We are often asked to consider new events. We constantly review all of them to see what improvements might be made, and this year we will continue to review them all in detail to ensure that they remain financially viable, well supported, and in keeping with our wider aspirations. After all, arranging entertainments is not a primary role of Town Councils, and we want to ensure that as many as possible enjoy the events put on at their cost.

Interested in our Autumn and Winter 2021 events? You can find out more on our events calendar.

But what do you think? We always welcome your views.

This blog post originally appeared in the Spring 2017 Buckingham Town Matters Newsletter and has been updated.

Fun Fact Friday: Regalia

The most historic item of Buckingham’s regalia is the Mace, made in the Commonwealth period under Oliver Cromwell and re-converted during the Restoration of the Monarchy in 1660.

It has a plain silver gilt shaft with three knobs and a spreading base. Three brackets support the head, with three compartments displaying a swan, a harp and a rose. Three feathers support a cushion bearing a crown.

The crown was awarded by King Charles II in recognition of the Borough’s support of his father Charles I. It bears the Royal Stuart Coat of Arms and is inscribed “In the 12th year of the reign of our sovereign Lord King Charles II by the Grace of God, King of England, Scotland, France and Ireland 1660”. Only eleven such crowns are thought to exist.

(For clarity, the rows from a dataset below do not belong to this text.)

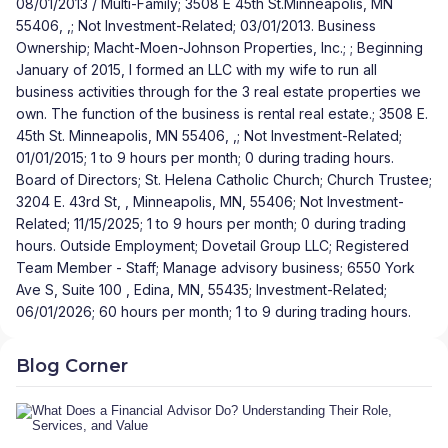
08/01/2013 / Multi-Family; 3508 E 45th St.Minneapolis, MN
55406, ,; Not Investment-Related; 03/01/2013. Business
Ownership; Macht-Moen-Johnson Properties, Inc.; ; Beginning
January of 2015, I formed an LLC with my wife to run all
business activities through for the 3 real estate properties we
own. The function of the business is rental real estate.; 3508 E.
45th St. Minneapolis, MN 55406, ,; Not Investment-Related;
01/01/2015; 1 to 9 hours per month; 0 during trading hours.
Board of Directors; St. Helena Catholic Church; Church Trustee;
3204 E. 43rd St, , Minneapolis, MN, 55406; Not Investment-
Related; 11/15/2025; 1 to 9 hours per month; 0 during trading
hours. Outside Employment; Dovetail Group LLC; Registered
Team Member - Staff; Manage advisory business; 6550 York
Ave S, Suite 100 , Edina, MN, 55435; Investment-Related;
06/01/2026; 60 hours per month; 1 to 9 during trading hours.
Blog Corner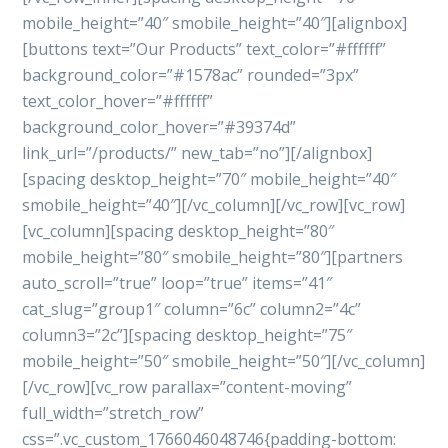
mobile_height=”40″ smobile_height=”40″][alignbox]
[buttons text=”Our Products” text_color=”#ffffff”
background_color=”#1578ac” rounded=”3px”
text_color_hover=”#ffffff”
background_color_hover=”#39374d”
link_url=”/products/” new_tab=”no”][/alignbox]
[spacing desktop_height=”70″ mobile_height=”40″
smobile_height=”40″][/vc_column][/vc_row][vc_row]
[vc_column][spacing desktop_height=”80″
mobile_height=”80″ smobile_height=”80″][partners
auto_scroll=”true” loop=”true” items=”41″
cat_slug=”group1″ column=”6c” column2=”4c”
column3=”2c”][spacing desktop_height=”75″
mobile_height=”50″ smobile_height=”50″][/vc_column]
[/vc_row][vc_row parallax=”content-moving”
full_width=”stretch_row”
css=”.vc_custom_1766046048746{padding-bottom: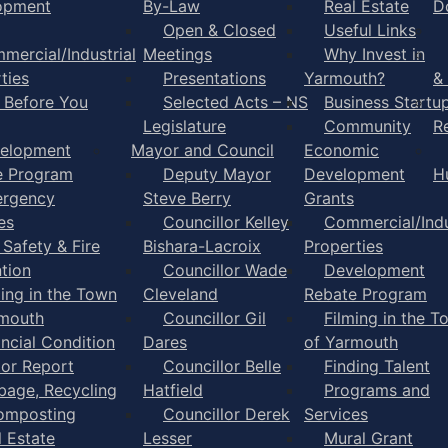
opment
By-Law
Real Estate
D
Open & Closed
Useful Links
mercial/Industrial
Meetings
Why Invest in
ties
Presentations
Yarmouth?
&
l Before You
Selected Acts – NS
Business Startu
Legislature
Community
R
elopment
Mayor and Council
Economic
e Program
Deputy Mayor
Development
H
rgency
Steve Berry
Grants
es
Councillor Kelley
Commercial/Indu
 Safety & Fire
Bishara-Lacroix
Properties
tion
Councillor Wade
Development
ming in the Town
Cleveland
Rebate Program
rmouth
Councillor Gil
Filming in the T
ancial Condition
Dares
of Yarmouth
tor Report
Councillor Belle
Finding Talent
bage, Recycling
Hatfield
Programs and
omposting
Councillor Derek
Services
l Estate
Lesser
Mural Grant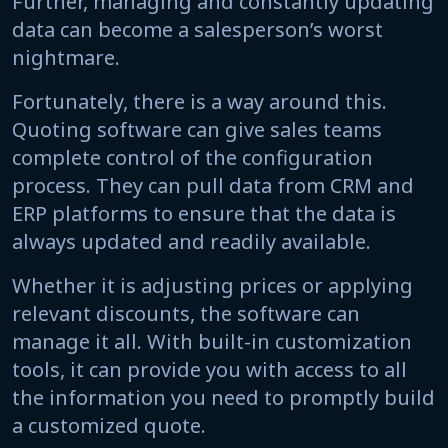
Further, managing and constantly updating
data can become a salesperson’s worst
nightmare.
Fortunately, there is a way around this.
Quoting software can give sales teams
complete control of the configuration
process. They can pull data from CRM and
ERP platforms to ensure that the data is
always updated and readily available.
Whether it is adjusting prices or applying
relevant discounts, the software can
manage it all. With built-in customization
tools, it can provide you with access to all
the information you need to promptly build
a customized quote.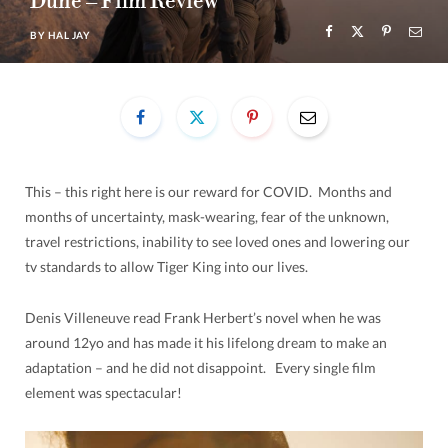
Dune – Film Review
BY
HAL JAY
This – this right here is our reward for COVID. Months and
months of uncertainty, mask-wearing, fear of the unknown,
travel restrictions, inability to see loved ones and lowering our
tv standards to allow Tiger King into our lives.
Denis Villeneuve read Frank Herbert’s novel when he was
around 12yo and has made it his lifelong dream to make an
adaptation – and he did not disappoint. Every single film
element was spectacular!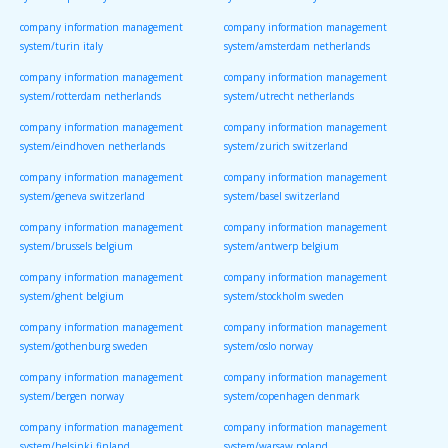
system/naples italy
system/florence italy
company information management
company information management
system/turin italy
system/amsterdam netherlands
company information management
company information management
system/rotterdam netherlands
system/utrecht netherlands
company information management
company information management
system/eindhoven netherlands
system/zurich switzerland
company information management
company information management
system/geneva switzerland
system/basel switzerland
company information management
company information management
system/brussels belgium
system/antwerp belgium
company information management
company information management
system/ghent belgium
system/stockholm sweden
company information management
company information management
system/gothenburg sweden
system/oslo norway
company information management
company information management
system/bergen norway
system/copenhagen denmark
company information management
company information management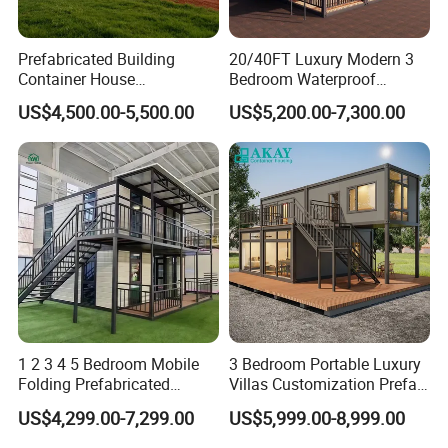
Prefabricated Building
20/40FT Luxury Modern 3
Container House
Bedroom Waterproof
Expandable Steel Structure
Foldable Expandable Prefab
US$4,500.00-5,500.00
US$5,200.00-7,300.00
House for Office Luxury
Portable Modular Container
Prefab House Villa
House
1 2 3 4 5 Bedroom Mobile
3 Bedroom Portable Luxury
Folding Prefabricated
Villas Customization Prefab
Modular Portable
House Container House
US$4,299.00-7,299.00
US$5,999.00-8,999.00
Expandable Living House
Casa Contenedor Modular
Fast Assembly Two Story
Prefabricated House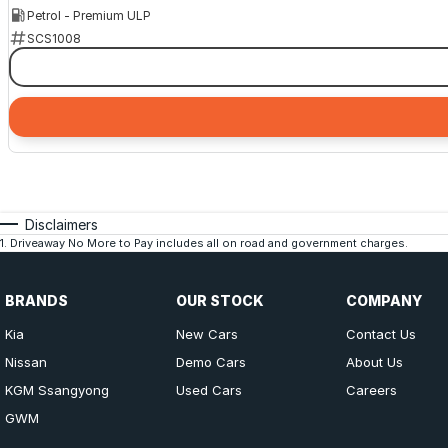
Petrol - Premium ULP
SCS1008
Disclaimers
1
.
Driveaway No More to Pay includes all on road and government charges.
BRANDS
OUR STOCK
COMPANY
Kia
New Cars
Contact Us
Nissan
Demo Cars
About Us
KGM Ssangyong
Used Cars
Careers
GWM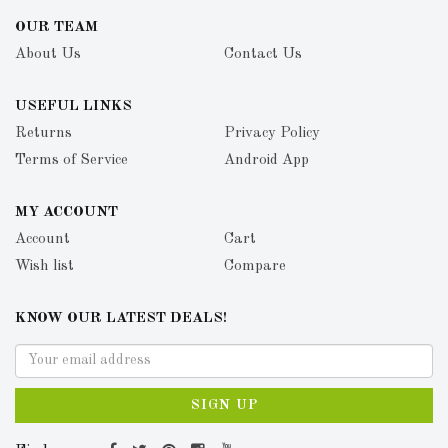
OUR TEAM
About Us
Contact Us
USEFUL LINKS
Returns
Privacy Policy
Terms of Service
Android App
MY ACCOUNT
Account
Cart
Wish list
Compare
KNOW OUR LATEST DEALS!
SIGN UP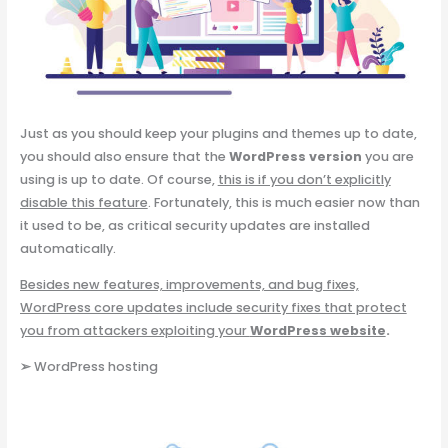
Just as you should keep your plugins and themes up to date,
you should also ensure that the
WordPress version
you are
using is up to date. Of course,
this is if you don’t explicitly
disable this feature
. Fortunately, this is much easier now than
it used to be, as critical security updates are installed
automatically.
Besides new features, improvements, and bug fixes,
WordPress core updates include security fixes that protect
you from attackers exploiting your
WordPress website
.
➢
WordPress hosting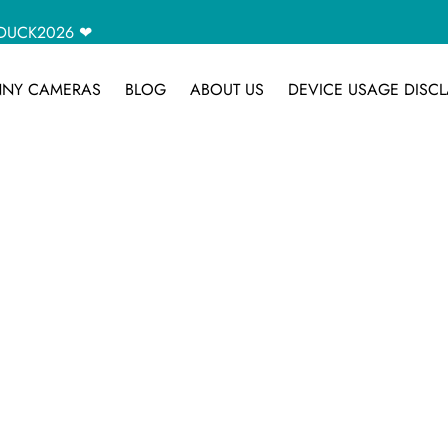
CAMDUCK2026 ❤
NY CAMERAS
BLOG
ABOUT US
DEVICE USAGE DISCL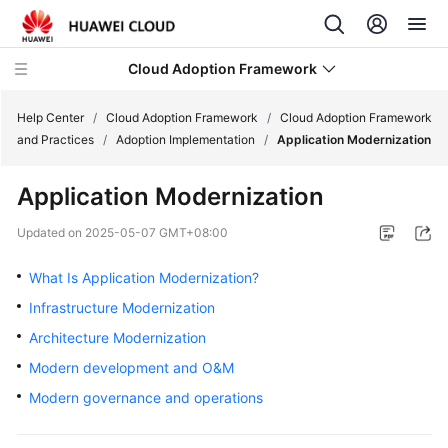
Cloud Adoption Framework
Help Center
/
Cloud Adoption Framework
/
Cloud Adoption Framework
and Practices
/
Adoption Implementation
/
Application Modernization
Cloud
Application Modernization
Adoption
Framework
Updated on
2025-05-07 GMT+08:00
and
Practices
What Is Application Modernization?
Infrastructure Modernization
Introduction
Architecture Modernization
to
Cloud
Modern development and O&M
Adoption
Modern governance and operations
Framework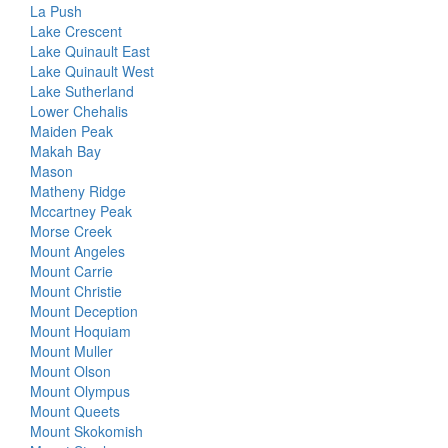
La Push
Lake Crescent
Lake Quinault East
Lake Quinault West
Lake Sutherland
Lower Chehalis
Maiden Peak
Makah Bay
Mason
Matheny Ridge
Mccartney Peak
Morse Creek
Mount Angeles
Mount Carrie
Mount Christie
Mount Deception
Mount Hoquiam
Mount Muller
Mount Olson
Mount Olympus
Mount Queets
Mount Skokomish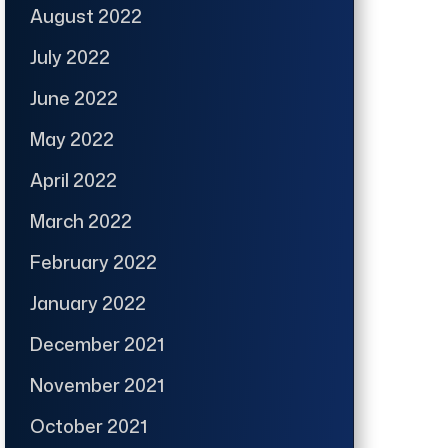
August 2022
July 2022
June 2022
May 2022
April 2022
March 2022
February 2022
January 2022
December 2021
November 2021
October 2021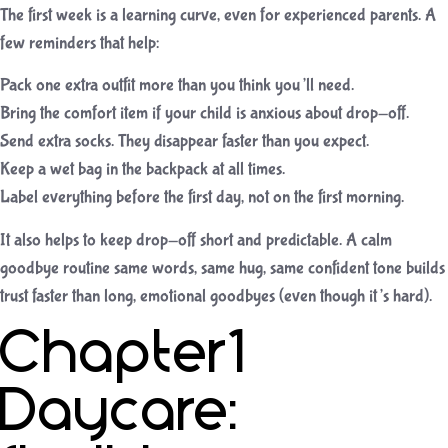
The first week is a learning curve, even for experienced parents. A
few reminders that help:
Pack one extra outfit more than you think you’ll need.
Bring the comfort item if your child is anxious about drop-off.
Send extra socks. They disappear faster than you expect.
Keep a wet bag in the backpack at all times.
Label everything before the first day, not on the first morning.
It also helps to keep drop-off short and predictable. A calm
goodbye routine same words, same hug, same confident tone builds
trust faster than long, emotional goodbyes (even though it’s hard).
Chapter1
Daycare: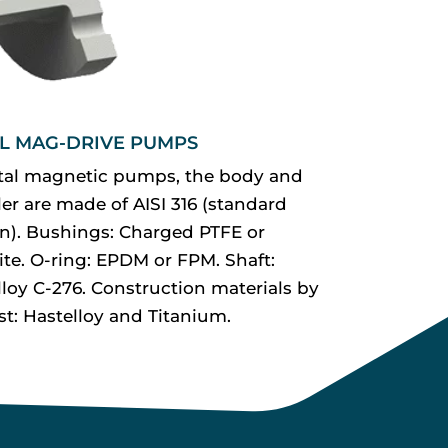
L MAG-DRIVE PUMPS
tal magnetic pumps, the body and
er are made of AISI 316 (standard
on). Bushings: Charged PTFE or
ite. O-ring: EPDM or FPM. Shaft:
lloy C-276. Construction materials by
st: Hastelloy and Titanium.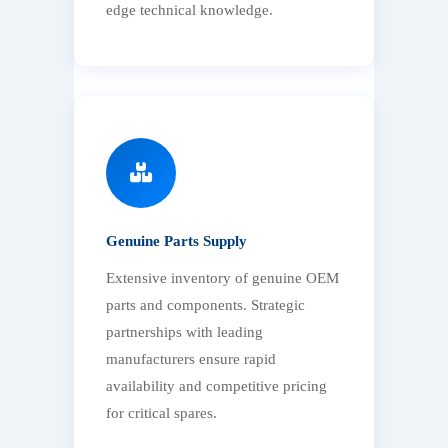
edge technical knowledge.
Genuine Parts Supply
Extensive inventory of genuine OEM
parts and components. Strategic
partnerships with leading
manufacturers ensure rapid
availability and competitive pricing
for critical spares.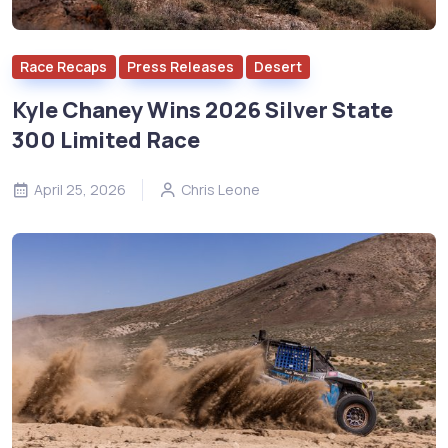
Race Recaps
Press Releases
Desert
Kyle Chaney Wins 2026 Silver State
300 Limited Race
April 25, 2026
Chris Leone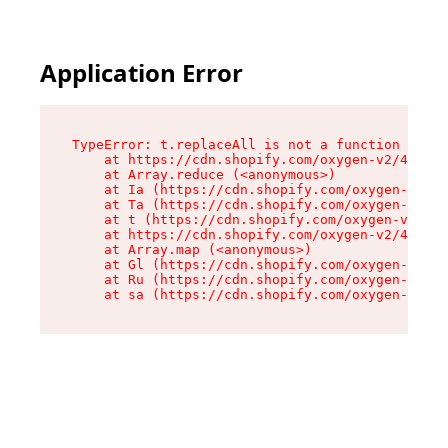
Application Error
TypeError: t.replaceAll is not a function

    at https://cdn.shopify.com/oxygen-v2/42055/
    at Array.reduce (<anonymous>)

    at Ia (https://cdn.shopify.com/oxygen-v2/42
    at Ta (https://cdn.shopify.com/oxygen-v2/42
    at t (https://cdn.shopify.com/oxygen-v2/420
    at https://cdn.shopify.com/oxygen-v2/42055/
    at Array.map (<anonymous>)

    at Gl (https://cdn.shopify.com/oxygen-v2/42
    at Ru (https://cdn.shopify.com/oxygen-v2/42
    at sa (https://cdn.shopify.com/oxygen-v2/42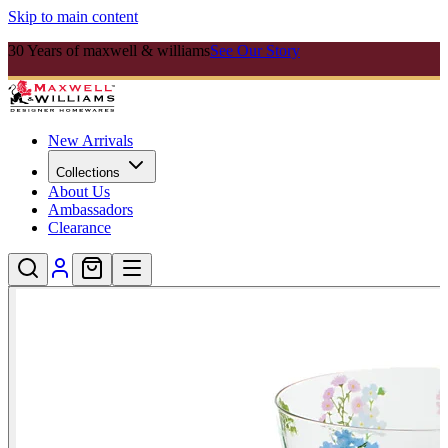
Skip to main content
30 Years of maxwell & williams
See Our Story
New Arrivals
Collections
About Us
Ambassadors
Clearance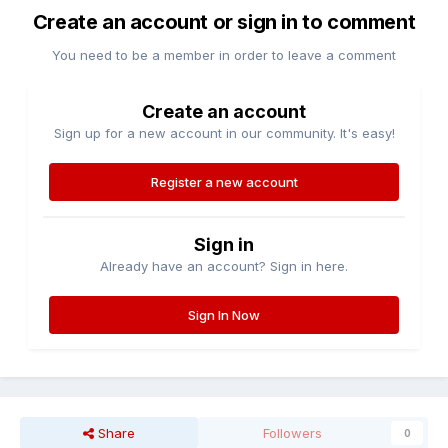
Create an account or sign in to comment
You need to be a member in order to leave a comment
Create an account
Sign up for a new account in our community. It's easy!
Register a new account
Sign in
Already have an account? Sign in here.
Sign In Now
Share
Followers
0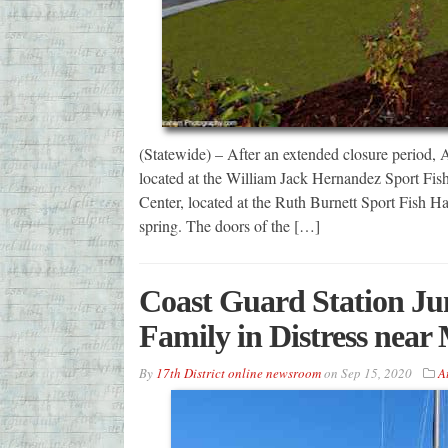
(Statewide) – After an extended closure period,
located at the William Jack Hernandez Sport Fis
Center, located at the Ruth Burnett Sport Fish Hat
spring. The doors of the […]
Coast Guard Station Ju
Family in Distress near
By
17th District online newsroom
on
Sep 15, 2020
A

The Mayor’s Chain of Office, like the Mace, is of silver gilt. Presented in 1884 by the Verneys of Claydon House, it consists of 81 quatrefoil links, each enclosing a Tudor rose. The Mayor’s badge shows the Borough Arms and the Verney Coat of Arms. The chain is worn on all civic, ceremonial and other occasions where the Mayor officiates.

In 1924 no Councillor wanted to be Mayor, and a ‘fine’ was imposed on the next to refuse, Councillor Corbett Roper.  He duly paid up £10.00 in silver three-penny pieces, 43 of which, with a face value of 10s 9d old money, were made into a chain to be worn by the Mayoress or Mayor’s Consort.

The Buckingham Advertiser (April 1924) reported ‘Councillor Harrison remarked … that it seemed rather significant that the gift should be made in the first year in which there was a lady member of the Council… (Councillor Mrs Stacey)’ ‘ “One thing rather puzzles me” concluded Cllr Harrison “I am trying to think, in the event of a lady being our Mayor, who will wear this chain?”  (Laughter). The Mayor replied “Her husband.” (Renewed laughter )’.

The Mayor’s Consort Badge was provided in 2001 as an alternative to the Mayoress’s Chain. It is of gold-plated sterling silver and enamel on a ribbon collarette. There have been 8 female Mayors now, but no male consort has worn the Mayoress’s chain. As the Mayor of 1924 might have said, “Why not?”